What makes training multi-modal networks hard?
Weiyao Wang, Du Tran, Matt Feiszli

Consider end-to-end training of a multi-modal vs. a unimodal network on a task with multiple input modalities: the multi-modal network receives more information, so it should match or outperform its uni-modal counterpart. In our experiments, however, we observe the opposite: the best uni-modal network often outperforms the multi-modal network. This observation is consistent across different combinations of modalities and on different tasks and benchmarks for video classification.

This paper identifies two main causes for this performance drop: first, multi-modal networks are often prone to overfitting due to their increased capacity.
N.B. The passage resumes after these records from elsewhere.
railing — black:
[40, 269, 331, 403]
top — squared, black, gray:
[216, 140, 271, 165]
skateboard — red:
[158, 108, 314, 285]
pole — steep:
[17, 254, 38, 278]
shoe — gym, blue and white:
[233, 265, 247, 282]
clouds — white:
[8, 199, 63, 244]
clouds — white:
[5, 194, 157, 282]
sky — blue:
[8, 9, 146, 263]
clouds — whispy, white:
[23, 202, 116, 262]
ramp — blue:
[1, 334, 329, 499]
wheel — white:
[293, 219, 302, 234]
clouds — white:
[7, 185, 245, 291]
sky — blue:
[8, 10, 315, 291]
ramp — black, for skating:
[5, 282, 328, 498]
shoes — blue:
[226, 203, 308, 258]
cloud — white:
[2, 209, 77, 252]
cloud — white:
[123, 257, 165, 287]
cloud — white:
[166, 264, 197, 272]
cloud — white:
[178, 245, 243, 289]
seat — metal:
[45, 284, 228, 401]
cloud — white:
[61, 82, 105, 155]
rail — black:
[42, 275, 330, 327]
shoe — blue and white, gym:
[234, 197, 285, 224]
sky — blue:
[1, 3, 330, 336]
Second, different modalities overfit and generalize at different rates, so training them jointly with a single optimization strategy is sub-optimal. We address these two problems with a technique we call Gradient-Blending, which computes an optimal blending of modalities based on their overfitting behaviors. We demonstrate that Gradient-Blending outperforms widely-used baselines for avoiding overfitting and achieves state-of-the-art accuracy on various tasks including human action recognition, ego-centric action recognition, and acoustic event detection.
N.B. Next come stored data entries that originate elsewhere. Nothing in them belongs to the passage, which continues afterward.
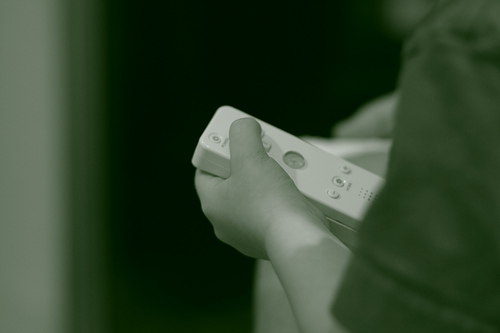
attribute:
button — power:
[203, 125, 225, 151]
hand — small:
[168, 84, 390, 275]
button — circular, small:
[209, 133, 222, 142]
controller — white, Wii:
[187, 110, 392, 217]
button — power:
[208, 130, 221, 142]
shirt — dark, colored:
[376, 34, 471, 303]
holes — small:
[352, 182, 377, 201]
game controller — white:
[193, 99, 392, 242]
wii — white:
[191, 102, 385, 234]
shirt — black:
[365, 45, 487, 325]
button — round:
[209, 131, 222, 145]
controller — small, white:
[214, 87, 380, 245]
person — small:
[277, 32, 477, 329]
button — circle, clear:
[282, 150, 307, 171]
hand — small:
[193, 114, 340, 268]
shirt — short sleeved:
[325, 50, 496, 333]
Wish You Were Here: Context Aware Human Generation
Oran Gafni, Lior Wolf

We present a novel method for inserting objects, specifically humans, into existing images, such that they blend in a photorealistic manner, while respecting the semantic context of the scene. Our method involves three subnetworks: the first generates the semantic map of the new person, given the pose of the other persons in the scene and an optional bounding box specification. The second network renders the pixels of the novel person and its blending mask, based on specifications in the form of multiple appearance components. A third network refines the generated face in order to match those of the target person. Our experiments present convincing high-resolution outputs in this novel and challenging application domain. In addition, the three networks are evaluated individually, demonstrating for example, state of the art results in pose transfer benchmarks.
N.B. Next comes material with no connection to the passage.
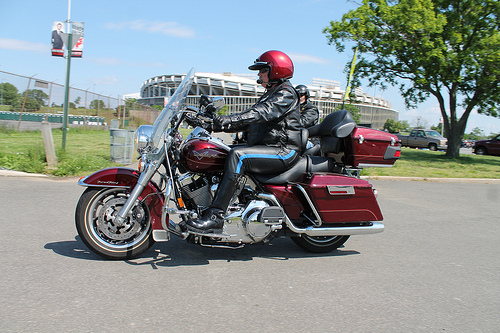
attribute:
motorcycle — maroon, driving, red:
[73, 66, 404, 264]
X3D: Expanding Architectures for Fast Video Recognition
Christoph Feichtenhofer

This paper presents X3D, a family of efficient video networks by progressively expanding a tiny 2D image classification architecture along multiple network axes, in space, time, width and depth. Inspired by feature selection methods in machine learning, a simple stepwise network expansion approach is employed that expands a single axis in each step, such that good accuracy to complexity tradeoff is achieved. To expand X3D to a specific target complexity, we perform progressive forward expansion followed by backward contraction. Our most surprising finding is that a Fast network with high spatiotemporal resolution can perform well, while being extremely light in terms of network width and parameters. We report competitive accuracy at unprecedented efficiency on video classification and detection benchmarks.

You2Me: Inferring body pose in egocentric video via first and second person interactions
Evonne Ng, Donglai Xiang, Hanbyul Joo, Kristen Grauman

The body pose of a person wearing a camera is of great interest for applications in augmented reality, healthcare, and robotics, yet much of the person’s body is out of view for a typical wearable camera. We propose a learning-based approach to estimate the camera wearer’s 3D body pose from egocentric video sequences. Our key insight is to leverage interactions with another person—whose body pose we can directly observe—as a signal inherently linked to the body pose of the first-person subject. We show that since interactions between individuals often induce a well-ordered series of back-and-forth responses, it is possible to learn a temporal model of the interlinked poses even though one party is largely out of view. We demonstrate our idea on a variety of domains with dyadic interaction and show the substantial impact on egocentric body pose estimation, which improves the state of the art.